[Text shown]

* * *

Tadalafil Stella 10 mg: Yellow, oblong film-coated tablets, biconvex, engraved with logo "
Click on icon to see table/diagram/image" on one side and scored on the other side.
Dimension: About 5.6 mm x 11.6 mm.
Thickness: About 3.4 mm.
The tablet can be divided into equal doses.
Each Tadalafil STELLA 10 mg film-coated tablet contains 10 mg of tadalafil.
Tadalafil Stella 20 mg: Yellow, almond-shaped, film-coated tablet, biconvex, engraved with "T20" on one side and plain on the other side.
Dimension: About 7.8 mm x 12.6 mm.
Thickness: About 4.80 mm.
Each Tadalafil STELLA 20 mg film-coated tablet contains 20 mg of tadalafil.
Pharmacotherapeutic group: Urologicals, drugs used in erectile dysfunction. ATC code: G04BE08.
Pharmacology: Pharmacodynamics: Mechanism of action: Tadalafil is a selective, reversible inhibitor of cyclic guanosine monophosphate (cGMP)-specific phosphodiesterase type 5 (PDE5). When sexual stimulation causes the local release of nitric oxide, inhibition of PDE5 by tadalafil produces increased levels of cGMP in the corpus cavernosum. This results in smooth muscle relaxation and inflow of blood into the penile tissues, thereby producing an erection. Tadalafil has no effect in the treatment of erectile dysfunction in the absence of sexual stimulation.

* * *

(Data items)
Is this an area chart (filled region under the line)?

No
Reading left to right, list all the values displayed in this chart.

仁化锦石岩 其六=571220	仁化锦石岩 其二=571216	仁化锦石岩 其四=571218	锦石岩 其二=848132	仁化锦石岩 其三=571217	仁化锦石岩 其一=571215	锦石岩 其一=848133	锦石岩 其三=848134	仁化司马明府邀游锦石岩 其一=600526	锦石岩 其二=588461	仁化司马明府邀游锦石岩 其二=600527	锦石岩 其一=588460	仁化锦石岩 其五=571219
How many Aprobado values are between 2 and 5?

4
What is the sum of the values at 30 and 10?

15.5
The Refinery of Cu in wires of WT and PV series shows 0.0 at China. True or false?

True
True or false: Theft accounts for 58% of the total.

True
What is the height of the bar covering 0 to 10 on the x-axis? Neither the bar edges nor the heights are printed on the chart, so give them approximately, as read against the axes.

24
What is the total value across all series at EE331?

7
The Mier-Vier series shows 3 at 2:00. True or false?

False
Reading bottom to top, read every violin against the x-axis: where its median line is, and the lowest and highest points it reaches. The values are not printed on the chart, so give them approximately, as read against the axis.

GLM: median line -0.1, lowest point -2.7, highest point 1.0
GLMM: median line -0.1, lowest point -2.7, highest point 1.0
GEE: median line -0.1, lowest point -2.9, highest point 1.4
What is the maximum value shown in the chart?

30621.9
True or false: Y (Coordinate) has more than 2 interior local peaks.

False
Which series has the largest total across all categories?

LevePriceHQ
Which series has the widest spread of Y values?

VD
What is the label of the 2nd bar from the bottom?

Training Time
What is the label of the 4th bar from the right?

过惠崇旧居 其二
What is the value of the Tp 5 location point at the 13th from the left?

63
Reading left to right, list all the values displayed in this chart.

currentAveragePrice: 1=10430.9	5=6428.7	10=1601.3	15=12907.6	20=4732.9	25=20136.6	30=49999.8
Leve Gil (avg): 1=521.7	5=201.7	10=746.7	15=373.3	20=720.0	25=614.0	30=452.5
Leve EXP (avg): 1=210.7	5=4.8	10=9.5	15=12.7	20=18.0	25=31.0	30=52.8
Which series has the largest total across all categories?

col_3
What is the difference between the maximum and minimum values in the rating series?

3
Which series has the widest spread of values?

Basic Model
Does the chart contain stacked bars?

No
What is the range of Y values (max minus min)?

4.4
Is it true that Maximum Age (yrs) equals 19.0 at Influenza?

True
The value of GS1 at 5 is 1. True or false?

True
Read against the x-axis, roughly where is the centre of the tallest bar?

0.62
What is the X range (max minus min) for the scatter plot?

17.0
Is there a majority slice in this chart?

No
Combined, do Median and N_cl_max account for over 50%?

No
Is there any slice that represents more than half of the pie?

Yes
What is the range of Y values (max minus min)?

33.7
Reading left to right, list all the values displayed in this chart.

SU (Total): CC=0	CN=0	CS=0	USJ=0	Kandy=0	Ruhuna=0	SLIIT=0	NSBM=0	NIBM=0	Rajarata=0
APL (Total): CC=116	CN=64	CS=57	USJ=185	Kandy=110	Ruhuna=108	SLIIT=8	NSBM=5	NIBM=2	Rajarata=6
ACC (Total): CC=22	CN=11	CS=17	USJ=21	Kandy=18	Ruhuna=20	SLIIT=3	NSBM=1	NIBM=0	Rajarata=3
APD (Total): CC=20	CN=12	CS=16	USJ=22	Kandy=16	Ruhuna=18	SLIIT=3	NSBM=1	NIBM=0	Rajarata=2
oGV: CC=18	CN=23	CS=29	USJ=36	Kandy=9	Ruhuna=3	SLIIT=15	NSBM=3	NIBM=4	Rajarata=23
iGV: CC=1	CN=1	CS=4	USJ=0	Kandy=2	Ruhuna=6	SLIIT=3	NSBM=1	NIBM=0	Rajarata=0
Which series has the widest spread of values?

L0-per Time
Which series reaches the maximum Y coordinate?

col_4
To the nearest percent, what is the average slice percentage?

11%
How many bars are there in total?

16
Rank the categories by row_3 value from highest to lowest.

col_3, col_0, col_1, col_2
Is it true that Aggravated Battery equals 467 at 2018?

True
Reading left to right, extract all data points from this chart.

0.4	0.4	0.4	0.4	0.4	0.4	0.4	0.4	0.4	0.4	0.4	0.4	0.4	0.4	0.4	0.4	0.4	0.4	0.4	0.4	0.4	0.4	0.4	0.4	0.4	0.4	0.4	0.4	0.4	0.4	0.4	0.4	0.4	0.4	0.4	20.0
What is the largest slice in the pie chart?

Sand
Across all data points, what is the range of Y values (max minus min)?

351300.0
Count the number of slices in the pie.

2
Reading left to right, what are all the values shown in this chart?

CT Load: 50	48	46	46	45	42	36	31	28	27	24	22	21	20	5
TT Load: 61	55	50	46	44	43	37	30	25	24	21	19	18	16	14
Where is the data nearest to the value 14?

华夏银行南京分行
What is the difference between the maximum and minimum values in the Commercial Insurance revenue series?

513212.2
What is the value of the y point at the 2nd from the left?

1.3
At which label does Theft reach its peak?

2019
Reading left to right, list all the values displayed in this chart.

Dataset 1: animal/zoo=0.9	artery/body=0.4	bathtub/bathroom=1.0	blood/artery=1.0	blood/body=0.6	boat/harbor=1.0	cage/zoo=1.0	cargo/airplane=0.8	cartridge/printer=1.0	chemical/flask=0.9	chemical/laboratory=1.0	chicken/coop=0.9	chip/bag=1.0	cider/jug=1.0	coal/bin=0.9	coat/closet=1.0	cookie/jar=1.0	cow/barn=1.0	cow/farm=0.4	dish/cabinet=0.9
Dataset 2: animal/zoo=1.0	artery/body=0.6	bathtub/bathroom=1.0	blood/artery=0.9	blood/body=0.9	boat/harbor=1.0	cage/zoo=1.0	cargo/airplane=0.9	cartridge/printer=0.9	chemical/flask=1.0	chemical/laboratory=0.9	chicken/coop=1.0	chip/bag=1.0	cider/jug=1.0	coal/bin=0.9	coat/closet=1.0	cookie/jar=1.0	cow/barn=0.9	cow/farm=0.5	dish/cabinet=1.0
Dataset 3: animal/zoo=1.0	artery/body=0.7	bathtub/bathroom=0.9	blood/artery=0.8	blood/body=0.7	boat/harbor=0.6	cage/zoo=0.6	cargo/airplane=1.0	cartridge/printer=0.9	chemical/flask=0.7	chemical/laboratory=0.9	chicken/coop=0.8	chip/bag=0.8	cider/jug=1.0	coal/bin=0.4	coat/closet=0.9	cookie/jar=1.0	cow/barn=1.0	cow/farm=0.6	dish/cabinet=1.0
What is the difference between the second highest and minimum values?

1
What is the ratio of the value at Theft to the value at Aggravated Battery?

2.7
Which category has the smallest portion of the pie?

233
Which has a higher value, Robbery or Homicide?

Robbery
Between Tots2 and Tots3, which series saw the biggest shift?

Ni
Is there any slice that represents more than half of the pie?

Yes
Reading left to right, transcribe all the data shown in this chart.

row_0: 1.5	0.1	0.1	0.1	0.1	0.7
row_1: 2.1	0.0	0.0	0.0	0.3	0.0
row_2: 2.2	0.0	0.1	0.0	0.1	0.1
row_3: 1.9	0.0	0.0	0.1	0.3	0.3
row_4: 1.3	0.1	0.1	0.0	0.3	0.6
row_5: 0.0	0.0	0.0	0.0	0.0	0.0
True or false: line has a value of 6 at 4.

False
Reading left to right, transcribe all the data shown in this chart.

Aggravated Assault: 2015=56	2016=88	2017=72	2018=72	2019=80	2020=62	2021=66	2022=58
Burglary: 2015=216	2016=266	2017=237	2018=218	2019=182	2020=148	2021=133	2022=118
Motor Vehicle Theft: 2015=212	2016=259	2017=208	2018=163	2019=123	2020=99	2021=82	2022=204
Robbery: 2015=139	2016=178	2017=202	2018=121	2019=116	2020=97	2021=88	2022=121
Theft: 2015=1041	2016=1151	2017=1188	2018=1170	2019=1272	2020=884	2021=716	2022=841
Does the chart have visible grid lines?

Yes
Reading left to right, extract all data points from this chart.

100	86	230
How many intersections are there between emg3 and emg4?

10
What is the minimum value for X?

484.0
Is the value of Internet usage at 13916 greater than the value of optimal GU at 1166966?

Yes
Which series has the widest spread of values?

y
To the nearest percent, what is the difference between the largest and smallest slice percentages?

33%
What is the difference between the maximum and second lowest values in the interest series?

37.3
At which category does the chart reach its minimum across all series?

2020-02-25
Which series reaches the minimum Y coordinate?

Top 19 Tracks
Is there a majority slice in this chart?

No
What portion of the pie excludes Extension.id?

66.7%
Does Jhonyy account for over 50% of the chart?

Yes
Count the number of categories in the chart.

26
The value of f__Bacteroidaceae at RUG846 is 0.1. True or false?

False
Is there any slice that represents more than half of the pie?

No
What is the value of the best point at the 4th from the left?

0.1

* * *

[Work request] Can you write what comes next in the tadalafil product information, starting right after its final sentence?

[Solved exercise]
Pharmacodynamic effects: Studies in vitro have shown that tadalafil is a selective inhibitor of PDE5. PDE5 is an enzyme found in corpus cavernosum smooth muscle, vascular and visceral smooth muscle, skeletal muscle, platelets, kidney, lung, and cerebellum. The effect of tadalafil is more potent on PDE5 than on other phosphodiesterases. Tadalafil is >10,000-fold more potent for PDE5 than for PDE1, PDE2, and PDE4 enzymes which are found in the heart, brain, blood vessels, liver, and other organs. Tadalafil is >10,000-fold more potent for PDE5 than for PDE3, an enzyme found in the heart and blood vessels. This selectivity for PDE5 over PDE3 is important because PDE3 is an enzyme involved in cardiac contractility.
Additionally, tadalafil is approximately 700-fold more potent for PDE5 than for PDE6, an enzyme which is found in the retina and is responsible for phototransduction. Tadalafil is also >10,000-fold more potent for PDE5 than for PDE7 through PDE10.
Pharmacokinetics: Absorption: Tadalafil is readily absorbed after oral administration and the mean maximum observed plasma concentration (Cmax) is achieved at a median time of 2 hours after dosing. Absolute bioavailability of tadalafil following oral dosing has not been determined.
The rate and extent of absorption of tadalafil are not influenced by food, thus tadalafil may be taken with or without food. The time of dosing (morning versus evening) had no clinically relevant effects on the rate and extent of absorption.
Distribution: The mean volume of distribution is approximately 63 litres, indicating that tadalafil is distributed into tissues. At therapeutic concentrations, 94% of tadalafil in plasma is bound to proteins. Protein binding is not affected by impaired renal function.
Less than 0.0005% of the administered dose appeared in the semen of healthy subjects.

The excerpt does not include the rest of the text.